Le Coneil d'Etat indique ainsi que :
"Pour juger que l'affichage du permis de construire litigieux sur le terrain n'était pas régulier et n'avait pu ainsi déclencher le délai de recours contentieux à l'égard des tiers, le tribunal administratif de Bastia a relevé que le panneau ne mentionnait pas l'adresse de la mairie où le dossier pouvait être consulté et que, compte tenu de la taille de la commune d'Ajaccio et de la dispersion des services municipaux sur le territoire de la commune, une telle mention revêtait un caractère substantiel".
3. Le Conseil d'Etat a santionné ce raisonnement, après avoir préalablement rappelé l'objet des règles liées à l'affichage du permis de construire sur le terrain :
" En imposant que figurent sur le panneau d'affichage du permis de construire diverses informations sur le permis et le lieu de consultation du dossier, les dispositions citées au point précédent ont notamment pour objet de mettre les tiers à même de consulter le dossier du permis. Il s'ensuit que, si les mentions relatives à l'identification du permis et au lieu de consultation du dossier prévues par l'article A. 424-16 du code de l'urbanisme doivent, en principe, figurer sur le panneau d'affichage, une erreur ou omission entachant l'une d'entre elles ne conduit à faire obstacle au déclenchement du délai de recours que dans le cas où cette erreur est de nature à affecter la capacité des tiers à identifier, à la seule lecture du panneau d'affichage, le permis et l'administration à laquelle il convient de s'adresser pour consulter le dossier ".

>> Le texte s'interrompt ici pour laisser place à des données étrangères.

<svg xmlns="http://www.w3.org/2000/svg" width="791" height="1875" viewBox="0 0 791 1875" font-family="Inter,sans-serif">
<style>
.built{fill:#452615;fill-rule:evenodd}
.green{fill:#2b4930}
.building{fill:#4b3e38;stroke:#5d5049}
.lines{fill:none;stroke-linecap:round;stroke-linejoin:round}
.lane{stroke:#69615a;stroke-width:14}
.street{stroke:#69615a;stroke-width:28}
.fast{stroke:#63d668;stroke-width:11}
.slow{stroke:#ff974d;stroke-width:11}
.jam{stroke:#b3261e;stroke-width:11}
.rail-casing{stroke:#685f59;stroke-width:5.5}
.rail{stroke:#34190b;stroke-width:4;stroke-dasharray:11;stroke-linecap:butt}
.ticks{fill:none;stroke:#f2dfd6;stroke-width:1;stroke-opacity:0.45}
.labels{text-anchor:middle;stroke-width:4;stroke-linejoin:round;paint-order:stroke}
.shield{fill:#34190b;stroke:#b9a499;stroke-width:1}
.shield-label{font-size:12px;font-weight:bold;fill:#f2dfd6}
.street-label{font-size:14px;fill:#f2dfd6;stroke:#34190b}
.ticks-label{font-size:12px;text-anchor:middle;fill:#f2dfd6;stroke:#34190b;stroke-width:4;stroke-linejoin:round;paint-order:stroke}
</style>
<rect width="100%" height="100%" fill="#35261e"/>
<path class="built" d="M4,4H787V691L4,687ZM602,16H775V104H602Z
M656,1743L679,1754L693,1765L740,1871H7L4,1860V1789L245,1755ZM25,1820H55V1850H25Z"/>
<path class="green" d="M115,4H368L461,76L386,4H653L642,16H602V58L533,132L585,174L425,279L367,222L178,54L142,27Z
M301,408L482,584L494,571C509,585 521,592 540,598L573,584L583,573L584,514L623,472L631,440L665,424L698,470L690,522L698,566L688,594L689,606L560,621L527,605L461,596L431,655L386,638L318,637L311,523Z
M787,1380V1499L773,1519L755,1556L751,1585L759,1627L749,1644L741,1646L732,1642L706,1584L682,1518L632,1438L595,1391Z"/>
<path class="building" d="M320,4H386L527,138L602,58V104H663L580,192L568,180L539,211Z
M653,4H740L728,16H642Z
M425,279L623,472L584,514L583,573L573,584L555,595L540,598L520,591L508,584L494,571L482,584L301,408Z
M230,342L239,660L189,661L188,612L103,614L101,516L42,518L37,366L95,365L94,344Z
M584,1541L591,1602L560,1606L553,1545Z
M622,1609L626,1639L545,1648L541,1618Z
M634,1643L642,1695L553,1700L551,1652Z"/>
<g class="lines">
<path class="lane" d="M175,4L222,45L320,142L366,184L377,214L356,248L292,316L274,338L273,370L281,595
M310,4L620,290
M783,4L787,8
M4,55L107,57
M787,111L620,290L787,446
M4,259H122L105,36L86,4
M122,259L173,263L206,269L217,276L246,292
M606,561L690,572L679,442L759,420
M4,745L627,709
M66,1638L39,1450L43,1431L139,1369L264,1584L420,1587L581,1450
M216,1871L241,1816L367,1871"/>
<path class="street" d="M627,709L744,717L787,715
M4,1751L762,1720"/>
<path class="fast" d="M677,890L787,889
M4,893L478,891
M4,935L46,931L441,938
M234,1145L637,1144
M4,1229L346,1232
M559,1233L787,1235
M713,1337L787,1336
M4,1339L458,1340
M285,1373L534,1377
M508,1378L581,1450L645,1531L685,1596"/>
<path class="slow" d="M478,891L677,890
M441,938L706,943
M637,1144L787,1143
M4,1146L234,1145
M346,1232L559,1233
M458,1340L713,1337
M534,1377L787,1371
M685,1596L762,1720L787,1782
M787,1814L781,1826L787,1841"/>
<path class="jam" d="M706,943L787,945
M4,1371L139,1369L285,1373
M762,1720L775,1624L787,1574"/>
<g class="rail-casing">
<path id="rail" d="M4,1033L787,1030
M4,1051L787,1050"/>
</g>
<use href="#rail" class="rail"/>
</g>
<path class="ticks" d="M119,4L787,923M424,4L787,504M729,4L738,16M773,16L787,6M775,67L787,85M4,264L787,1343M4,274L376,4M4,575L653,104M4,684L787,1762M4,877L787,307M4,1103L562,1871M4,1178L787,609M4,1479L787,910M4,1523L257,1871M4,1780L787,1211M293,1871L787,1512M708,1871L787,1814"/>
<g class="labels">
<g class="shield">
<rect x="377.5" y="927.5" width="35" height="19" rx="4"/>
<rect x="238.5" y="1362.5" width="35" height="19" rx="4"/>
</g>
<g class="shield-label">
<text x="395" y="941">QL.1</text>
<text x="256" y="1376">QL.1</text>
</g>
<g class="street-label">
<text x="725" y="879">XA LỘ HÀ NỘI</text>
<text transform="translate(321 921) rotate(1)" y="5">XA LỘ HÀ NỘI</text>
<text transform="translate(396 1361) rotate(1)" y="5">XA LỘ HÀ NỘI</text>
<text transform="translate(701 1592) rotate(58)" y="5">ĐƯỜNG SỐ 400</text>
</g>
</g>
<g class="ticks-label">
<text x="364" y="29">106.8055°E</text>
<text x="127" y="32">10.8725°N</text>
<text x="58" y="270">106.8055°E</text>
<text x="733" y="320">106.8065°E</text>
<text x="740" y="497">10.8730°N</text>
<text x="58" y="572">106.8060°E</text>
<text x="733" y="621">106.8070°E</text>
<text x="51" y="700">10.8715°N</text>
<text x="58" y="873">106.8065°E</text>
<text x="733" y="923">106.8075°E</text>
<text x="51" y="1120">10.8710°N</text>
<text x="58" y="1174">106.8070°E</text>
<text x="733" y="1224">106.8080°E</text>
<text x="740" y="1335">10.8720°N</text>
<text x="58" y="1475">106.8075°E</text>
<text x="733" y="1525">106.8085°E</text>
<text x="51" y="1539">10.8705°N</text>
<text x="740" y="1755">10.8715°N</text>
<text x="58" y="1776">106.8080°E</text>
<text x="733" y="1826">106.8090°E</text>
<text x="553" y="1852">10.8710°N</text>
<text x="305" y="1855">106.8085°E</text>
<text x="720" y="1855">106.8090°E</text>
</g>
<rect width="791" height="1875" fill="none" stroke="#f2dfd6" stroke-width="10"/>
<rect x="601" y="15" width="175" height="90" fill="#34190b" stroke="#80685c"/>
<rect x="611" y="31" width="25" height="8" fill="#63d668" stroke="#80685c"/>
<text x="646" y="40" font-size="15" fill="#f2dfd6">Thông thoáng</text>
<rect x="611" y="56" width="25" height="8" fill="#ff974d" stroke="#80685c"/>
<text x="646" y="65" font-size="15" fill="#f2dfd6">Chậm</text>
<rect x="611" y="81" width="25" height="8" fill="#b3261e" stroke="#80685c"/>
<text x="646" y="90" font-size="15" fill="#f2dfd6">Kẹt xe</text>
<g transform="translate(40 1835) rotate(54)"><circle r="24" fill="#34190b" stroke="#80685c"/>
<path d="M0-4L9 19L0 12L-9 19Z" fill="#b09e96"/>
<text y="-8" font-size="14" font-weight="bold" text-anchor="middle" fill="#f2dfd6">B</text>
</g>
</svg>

3.1. Autrement dit, des omissions ou erreurs ne pourront faire obstacle au déclenchement du délai de recours de deux mois, que si elles sont susceptibles d'affecter la capacité des tiers à identifier, à la seule lecture du panneau, le permis et l'administration à laquelle il convient de s'adresser pour consulter le dossier.
3.2. Ce faisant, le Conseil d'Etat a estimé qu'en mentionnant la mairie d'Ajaccio, l'information était suffisante pour permettre au tiers intéressé de s'adresser à elle :
"qu'en mentionnant la mairie d'Ajaccio le panneau d'affichage renseignait les tiers sur l'administration à laquelle s'adresser, le tribunal administratif a commis une erreur de droit".
4. En conclusion, si des erreurs ou omissions affectant les mentions d'un affichage de permis quel qu'il soit (de construire, de démolir, d'aménager) ou de non-opposition à déclaration préalable, sont en fin de compte susceptibles de ne pas être sanctionnées par l'admission de recours au-delà du délai de 2 mois suivant le 1er jour de l'affichage sur le terrain, il pourra dans bien des cas être préférable de mentionner strictement les informations règlementaires de façon à s'épargner des constentieux qui n'en fississent pas.